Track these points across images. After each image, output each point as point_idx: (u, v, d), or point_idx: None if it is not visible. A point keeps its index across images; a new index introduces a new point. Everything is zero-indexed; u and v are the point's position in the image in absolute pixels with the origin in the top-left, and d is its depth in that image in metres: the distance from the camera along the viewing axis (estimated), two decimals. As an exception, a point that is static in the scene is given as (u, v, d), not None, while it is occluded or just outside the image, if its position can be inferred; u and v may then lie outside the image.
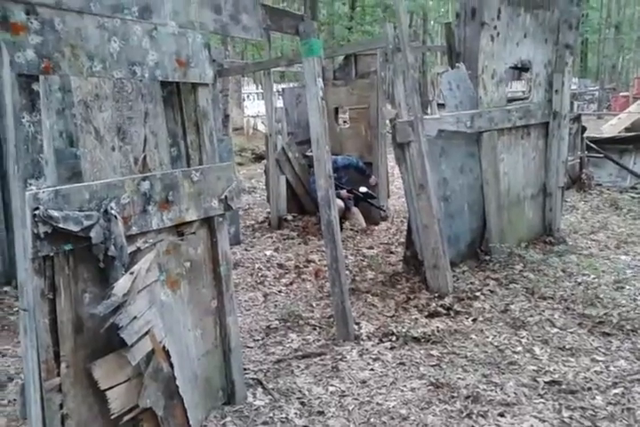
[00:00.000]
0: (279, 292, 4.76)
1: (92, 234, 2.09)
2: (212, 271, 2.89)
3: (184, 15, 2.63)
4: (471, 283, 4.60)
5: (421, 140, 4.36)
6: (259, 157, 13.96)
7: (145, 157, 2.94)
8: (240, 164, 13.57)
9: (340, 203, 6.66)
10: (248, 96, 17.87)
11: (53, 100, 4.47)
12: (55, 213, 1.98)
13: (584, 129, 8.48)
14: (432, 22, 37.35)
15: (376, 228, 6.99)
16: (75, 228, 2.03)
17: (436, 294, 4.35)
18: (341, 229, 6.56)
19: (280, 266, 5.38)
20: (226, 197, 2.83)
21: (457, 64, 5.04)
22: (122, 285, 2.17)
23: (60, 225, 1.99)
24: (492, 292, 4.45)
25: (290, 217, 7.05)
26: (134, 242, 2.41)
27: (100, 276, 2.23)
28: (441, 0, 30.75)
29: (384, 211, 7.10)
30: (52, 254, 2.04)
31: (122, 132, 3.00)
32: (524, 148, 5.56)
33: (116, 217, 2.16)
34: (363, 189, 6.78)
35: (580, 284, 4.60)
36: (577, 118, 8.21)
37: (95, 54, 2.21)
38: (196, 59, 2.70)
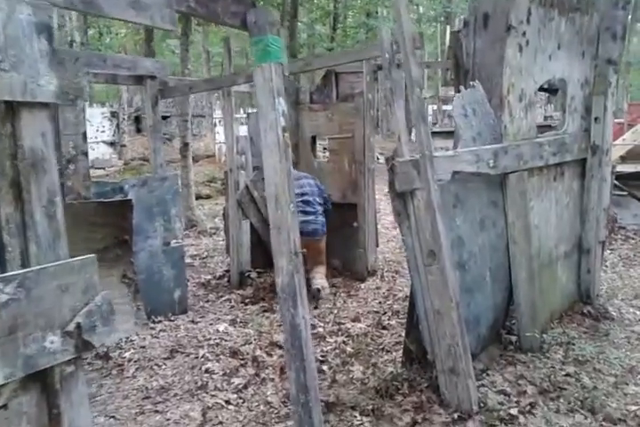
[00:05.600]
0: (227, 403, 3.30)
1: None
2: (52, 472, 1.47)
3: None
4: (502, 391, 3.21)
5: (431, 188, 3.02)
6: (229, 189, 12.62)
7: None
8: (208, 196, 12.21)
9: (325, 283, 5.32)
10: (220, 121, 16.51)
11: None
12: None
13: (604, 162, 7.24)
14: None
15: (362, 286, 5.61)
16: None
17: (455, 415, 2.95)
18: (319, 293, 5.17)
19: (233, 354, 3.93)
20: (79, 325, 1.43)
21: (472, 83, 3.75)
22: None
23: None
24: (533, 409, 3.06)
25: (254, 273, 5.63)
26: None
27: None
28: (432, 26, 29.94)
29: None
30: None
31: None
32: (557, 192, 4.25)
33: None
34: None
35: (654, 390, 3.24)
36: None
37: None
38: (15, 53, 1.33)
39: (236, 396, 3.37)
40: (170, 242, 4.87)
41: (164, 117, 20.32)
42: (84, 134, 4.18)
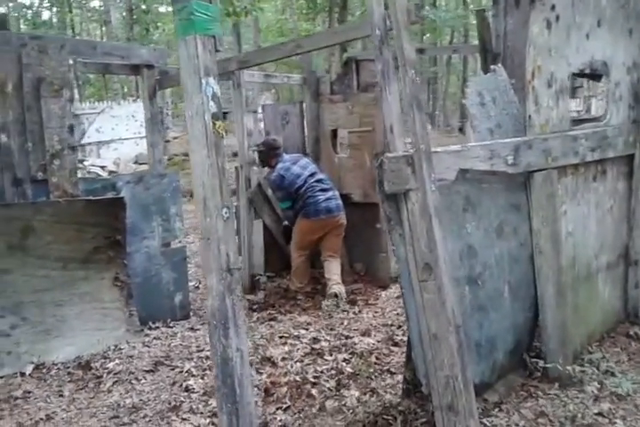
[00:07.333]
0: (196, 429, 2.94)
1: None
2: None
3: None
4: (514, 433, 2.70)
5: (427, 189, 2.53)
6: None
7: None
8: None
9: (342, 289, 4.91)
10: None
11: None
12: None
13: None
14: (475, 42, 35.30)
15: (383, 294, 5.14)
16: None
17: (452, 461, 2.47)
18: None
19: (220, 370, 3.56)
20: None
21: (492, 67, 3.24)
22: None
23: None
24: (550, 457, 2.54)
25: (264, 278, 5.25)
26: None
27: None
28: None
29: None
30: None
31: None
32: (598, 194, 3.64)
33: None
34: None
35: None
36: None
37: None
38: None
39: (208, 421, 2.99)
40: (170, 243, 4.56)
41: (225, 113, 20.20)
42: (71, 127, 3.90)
■ ■ ■ ■ ■
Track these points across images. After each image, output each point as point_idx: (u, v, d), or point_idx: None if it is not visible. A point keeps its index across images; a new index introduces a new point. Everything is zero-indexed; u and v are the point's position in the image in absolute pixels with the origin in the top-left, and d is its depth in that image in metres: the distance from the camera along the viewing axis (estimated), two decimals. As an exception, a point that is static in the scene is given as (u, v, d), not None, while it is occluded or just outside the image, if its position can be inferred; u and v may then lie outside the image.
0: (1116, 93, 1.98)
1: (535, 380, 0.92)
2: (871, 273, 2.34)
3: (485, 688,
■ ■ ■ ■ ■
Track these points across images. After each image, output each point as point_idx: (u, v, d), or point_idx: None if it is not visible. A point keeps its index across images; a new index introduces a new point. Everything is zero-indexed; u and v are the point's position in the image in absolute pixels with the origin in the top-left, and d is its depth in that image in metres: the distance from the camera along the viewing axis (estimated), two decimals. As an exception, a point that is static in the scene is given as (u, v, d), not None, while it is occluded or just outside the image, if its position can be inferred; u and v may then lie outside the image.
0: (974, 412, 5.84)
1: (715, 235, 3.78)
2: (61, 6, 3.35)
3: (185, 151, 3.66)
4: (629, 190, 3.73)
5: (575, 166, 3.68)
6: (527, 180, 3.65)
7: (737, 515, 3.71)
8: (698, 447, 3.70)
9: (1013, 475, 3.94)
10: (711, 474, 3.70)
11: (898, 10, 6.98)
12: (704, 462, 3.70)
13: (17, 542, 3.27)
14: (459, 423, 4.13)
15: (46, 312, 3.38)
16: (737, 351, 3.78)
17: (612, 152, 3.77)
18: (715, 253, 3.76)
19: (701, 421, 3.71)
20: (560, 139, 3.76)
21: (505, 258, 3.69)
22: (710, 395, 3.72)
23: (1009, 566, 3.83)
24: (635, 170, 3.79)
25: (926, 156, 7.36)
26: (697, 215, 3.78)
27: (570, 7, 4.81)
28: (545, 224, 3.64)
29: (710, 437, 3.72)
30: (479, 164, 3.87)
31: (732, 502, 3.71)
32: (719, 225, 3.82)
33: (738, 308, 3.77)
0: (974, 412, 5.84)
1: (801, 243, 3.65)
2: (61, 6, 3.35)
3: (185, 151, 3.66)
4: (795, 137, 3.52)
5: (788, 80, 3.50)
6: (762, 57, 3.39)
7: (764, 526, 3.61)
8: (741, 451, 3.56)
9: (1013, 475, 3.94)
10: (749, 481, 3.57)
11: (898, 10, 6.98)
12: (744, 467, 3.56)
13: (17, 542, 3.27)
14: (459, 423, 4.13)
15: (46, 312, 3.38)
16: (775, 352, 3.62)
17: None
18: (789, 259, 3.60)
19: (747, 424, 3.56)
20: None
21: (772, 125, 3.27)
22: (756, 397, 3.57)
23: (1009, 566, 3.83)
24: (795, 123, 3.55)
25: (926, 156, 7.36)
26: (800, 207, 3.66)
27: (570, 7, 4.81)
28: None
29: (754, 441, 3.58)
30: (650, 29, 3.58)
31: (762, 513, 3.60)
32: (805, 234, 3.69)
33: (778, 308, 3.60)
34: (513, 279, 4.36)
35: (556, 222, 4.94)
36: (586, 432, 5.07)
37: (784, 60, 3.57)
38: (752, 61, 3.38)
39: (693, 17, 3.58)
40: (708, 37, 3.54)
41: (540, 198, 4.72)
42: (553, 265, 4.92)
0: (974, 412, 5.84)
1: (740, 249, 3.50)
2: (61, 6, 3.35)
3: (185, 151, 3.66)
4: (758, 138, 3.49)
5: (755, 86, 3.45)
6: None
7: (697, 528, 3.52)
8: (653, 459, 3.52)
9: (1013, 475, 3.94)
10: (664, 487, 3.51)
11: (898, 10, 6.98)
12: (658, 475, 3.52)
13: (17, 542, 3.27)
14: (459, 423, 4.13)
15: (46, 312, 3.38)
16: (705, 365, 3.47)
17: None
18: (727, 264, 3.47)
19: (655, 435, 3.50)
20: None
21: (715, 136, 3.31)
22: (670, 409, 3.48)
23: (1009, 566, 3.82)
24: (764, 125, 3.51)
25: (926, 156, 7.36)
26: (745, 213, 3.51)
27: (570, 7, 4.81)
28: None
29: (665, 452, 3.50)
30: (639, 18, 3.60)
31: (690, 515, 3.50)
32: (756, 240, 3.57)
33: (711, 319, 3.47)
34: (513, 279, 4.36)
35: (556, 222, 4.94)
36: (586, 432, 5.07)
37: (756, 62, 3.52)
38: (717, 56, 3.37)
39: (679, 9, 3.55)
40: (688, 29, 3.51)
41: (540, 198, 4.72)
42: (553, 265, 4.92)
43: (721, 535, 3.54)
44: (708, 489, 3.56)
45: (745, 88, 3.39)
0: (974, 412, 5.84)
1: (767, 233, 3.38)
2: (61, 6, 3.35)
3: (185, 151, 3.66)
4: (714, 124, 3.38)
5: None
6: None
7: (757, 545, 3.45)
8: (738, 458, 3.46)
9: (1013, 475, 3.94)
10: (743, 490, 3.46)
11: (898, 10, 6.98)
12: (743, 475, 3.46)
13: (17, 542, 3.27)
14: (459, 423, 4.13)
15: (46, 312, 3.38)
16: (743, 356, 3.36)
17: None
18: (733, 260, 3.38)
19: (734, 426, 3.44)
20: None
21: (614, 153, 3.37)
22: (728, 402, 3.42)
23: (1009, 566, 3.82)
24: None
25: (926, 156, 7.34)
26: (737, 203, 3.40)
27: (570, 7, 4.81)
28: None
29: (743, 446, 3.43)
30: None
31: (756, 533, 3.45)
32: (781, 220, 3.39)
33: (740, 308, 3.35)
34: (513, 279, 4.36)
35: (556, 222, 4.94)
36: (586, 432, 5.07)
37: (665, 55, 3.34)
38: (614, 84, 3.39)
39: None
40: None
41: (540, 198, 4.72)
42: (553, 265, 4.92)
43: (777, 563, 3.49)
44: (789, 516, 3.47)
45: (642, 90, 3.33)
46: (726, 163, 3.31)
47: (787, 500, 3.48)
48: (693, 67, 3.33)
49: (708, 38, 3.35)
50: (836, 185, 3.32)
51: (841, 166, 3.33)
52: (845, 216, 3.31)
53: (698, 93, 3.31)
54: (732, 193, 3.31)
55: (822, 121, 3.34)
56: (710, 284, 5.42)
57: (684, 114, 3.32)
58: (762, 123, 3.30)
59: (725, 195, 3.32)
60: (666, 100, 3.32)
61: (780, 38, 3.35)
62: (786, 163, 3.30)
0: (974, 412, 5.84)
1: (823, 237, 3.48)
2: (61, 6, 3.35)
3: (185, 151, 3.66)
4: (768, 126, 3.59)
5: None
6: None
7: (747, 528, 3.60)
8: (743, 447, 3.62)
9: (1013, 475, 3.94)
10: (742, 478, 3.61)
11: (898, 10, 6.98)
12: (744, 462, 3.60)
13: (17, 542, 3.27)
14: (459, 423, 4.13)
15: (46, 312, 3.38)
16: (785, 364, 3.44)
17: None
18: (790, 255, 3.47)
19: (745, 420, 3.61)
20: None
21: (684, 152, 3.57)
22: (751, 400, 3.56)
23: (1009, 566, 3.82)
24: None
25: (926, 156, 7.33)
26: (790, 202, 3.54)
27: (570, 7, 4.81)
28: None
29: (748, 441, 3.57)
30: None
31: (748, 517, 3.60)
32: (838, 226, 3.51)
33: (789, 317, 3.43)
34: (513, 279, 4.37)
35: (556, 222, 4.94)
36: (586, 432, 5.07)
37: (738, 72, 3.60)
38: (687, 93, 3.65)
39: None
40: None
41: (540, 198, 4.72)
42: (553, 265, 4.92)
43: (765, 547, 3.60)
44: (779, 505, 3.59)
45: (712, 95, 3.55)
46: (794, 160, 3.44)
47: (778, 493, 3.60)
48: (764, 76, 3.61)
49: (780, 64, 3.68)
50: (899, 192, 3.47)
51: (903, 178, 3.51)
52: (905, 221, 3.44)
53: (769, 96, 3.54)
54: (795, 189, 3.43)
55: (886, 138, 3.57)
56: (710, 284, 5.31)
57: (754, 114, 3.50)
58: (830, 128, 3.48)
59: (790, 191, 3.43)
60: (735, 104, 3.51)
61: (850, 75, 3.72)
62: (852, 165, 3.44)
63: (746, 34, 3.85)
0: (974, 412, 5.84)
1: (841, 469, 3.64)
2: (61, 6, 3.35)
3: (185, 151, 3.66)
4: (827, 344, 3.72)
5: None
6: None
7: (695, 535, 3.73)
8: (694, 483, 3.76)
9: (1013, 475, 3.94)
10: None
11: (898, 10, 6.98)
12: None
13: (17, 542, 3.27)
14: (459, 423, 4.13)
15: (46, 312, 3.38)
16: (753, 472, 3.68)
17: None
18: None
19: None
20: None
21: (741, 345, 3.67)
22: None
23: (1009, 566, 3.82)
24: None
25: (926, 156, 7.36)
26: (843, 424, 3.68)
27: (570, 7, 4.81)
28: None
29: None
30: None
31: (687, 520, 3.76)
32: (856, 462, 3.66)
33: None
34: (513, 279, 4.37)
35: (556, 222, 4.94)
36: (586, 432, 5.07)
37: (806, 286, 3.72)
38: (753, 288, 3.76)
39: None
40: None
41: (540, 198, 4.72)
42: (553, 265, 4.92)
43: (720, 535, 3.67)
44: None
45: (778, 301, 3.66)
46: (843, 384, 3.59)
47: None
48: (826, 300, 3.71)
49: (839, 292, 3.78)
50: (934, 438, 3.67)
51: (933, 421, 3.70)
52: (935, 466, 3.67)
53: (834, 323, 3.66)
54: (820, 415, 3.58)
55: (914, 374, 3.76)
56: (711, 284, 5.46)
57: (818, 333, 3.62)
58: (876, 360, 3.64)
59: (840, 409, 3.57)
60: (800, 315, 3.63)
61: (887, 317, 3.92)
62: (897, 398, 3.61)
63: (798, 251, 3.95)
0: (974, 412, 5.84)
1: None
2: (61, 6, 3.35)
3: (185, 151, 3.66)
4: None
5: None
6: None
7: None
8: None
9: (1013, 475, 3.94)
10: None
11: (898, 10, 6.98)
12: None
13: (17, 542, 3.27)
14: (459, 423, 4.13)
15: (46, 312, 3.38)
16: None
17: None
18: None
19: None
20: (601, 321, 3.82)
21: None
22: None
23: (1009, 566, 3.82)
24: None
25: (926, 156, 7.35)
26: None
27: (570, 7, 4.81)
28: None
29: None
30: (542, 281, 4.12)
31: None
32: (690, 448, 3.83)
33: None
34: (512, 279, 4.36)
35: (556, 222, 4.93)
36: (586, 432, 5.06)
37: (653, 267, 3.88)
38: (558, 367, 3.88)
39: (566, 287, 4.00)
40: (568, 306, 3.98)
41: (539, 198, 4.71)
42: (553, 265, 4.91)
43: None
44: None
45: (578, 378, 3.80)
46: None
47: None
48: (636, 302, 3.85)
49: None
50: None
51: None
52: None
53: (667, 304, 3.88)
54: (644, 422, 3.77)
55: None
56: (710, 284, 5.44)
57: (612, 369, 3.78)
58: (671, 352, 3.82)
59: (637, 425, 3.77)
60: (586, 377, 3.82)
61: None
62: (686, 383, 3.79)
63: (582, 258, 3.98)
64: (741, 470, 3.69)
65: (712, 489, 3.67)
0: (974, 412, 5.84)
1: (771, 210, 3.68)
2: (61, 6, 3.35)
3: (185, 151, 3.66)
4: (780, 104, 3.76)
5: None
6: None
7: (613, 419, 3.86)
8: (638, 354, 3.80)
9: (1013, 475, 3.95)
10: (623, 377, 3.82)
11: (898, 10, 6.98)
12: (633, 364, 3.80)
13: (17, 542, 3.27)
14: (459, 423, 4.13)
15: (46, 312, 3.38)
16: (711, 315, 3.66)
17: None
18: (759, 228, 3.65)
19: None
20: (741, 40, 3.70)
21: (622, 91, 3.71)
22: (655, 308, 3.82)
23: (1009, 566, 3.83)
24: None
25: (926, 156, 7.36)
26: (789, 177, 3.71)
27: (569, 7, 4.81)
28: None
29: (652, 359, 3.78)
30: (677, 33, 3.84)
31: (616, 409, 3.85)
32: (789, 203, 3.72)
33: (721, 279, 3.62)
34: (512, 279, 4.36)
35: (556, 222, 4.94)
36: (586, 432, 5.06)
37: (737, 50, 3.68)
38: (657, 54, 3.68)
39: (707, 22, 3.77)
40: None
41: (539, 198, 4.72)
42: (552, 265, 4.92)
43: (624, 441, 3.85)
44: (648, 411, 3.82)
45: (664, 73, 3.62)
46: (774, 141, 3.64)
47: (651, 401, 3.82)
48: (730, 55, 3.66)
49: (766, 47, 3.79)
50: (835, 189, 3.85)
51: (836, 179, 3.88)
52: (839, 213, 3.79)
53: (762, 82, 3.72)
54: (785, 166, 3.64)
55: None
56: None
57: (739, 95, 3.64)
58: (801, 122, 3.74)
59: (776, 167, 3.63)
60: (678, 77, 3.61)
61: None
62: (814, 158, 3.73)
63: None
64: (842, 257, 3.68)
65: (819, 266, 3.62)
■ ■ ■ ■ ■
What the task asks: Output the lines above between the one holding "5: (755, 86, 3.45)" and the one holding "44: (708, 489, 3.56)", inclusive, with nothing before or after them.

Answer to the exercise:
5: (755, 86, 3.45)
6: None
7: (697, 528, 3.52)
8: (653, 459, 3.52)
9: (1013, 475, 3.94)
10: (664, 487, 3.51)
11: (898, 10, 6.98)
12: (658, 475, 3.52)
13: (17, 542, 3.27)
14: (459, 423, 4.13)
15: (46, 312, 3.38)
16: (705, 365, 3.47)
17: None
18: (727, 264, 3.47)
19: (655, 435, 3.50)
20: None
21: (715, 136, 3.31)
22: (670, 409, 3.48)
23: (1009, 566, 3.82)
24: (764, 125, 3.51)
25: (926, 156, 7.36)
26: (745, 213, 3.51)
27: (570, 7, 4.81)
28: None
29: (665, 452, 3.50)
30: (639, 18, 3.60)
31: (690, 515, 3.50)
32: (756, 240, 3.57)
33: (711, 319, 3.47)
34: (513, 279, 4.36)
35: (556, 222, 4.94)
36: (586, 432, 5.07)
37: (756, 62, 3.52)
38: (717, 56, 3.37)
39: (679, 9, 3.55)
40: (688, 29, 3.51)
41: (540, 198, 4.72)
42: (553, 265, 4.92)
43: (721, 535, 3.54)
44: (708, 489, 3.56)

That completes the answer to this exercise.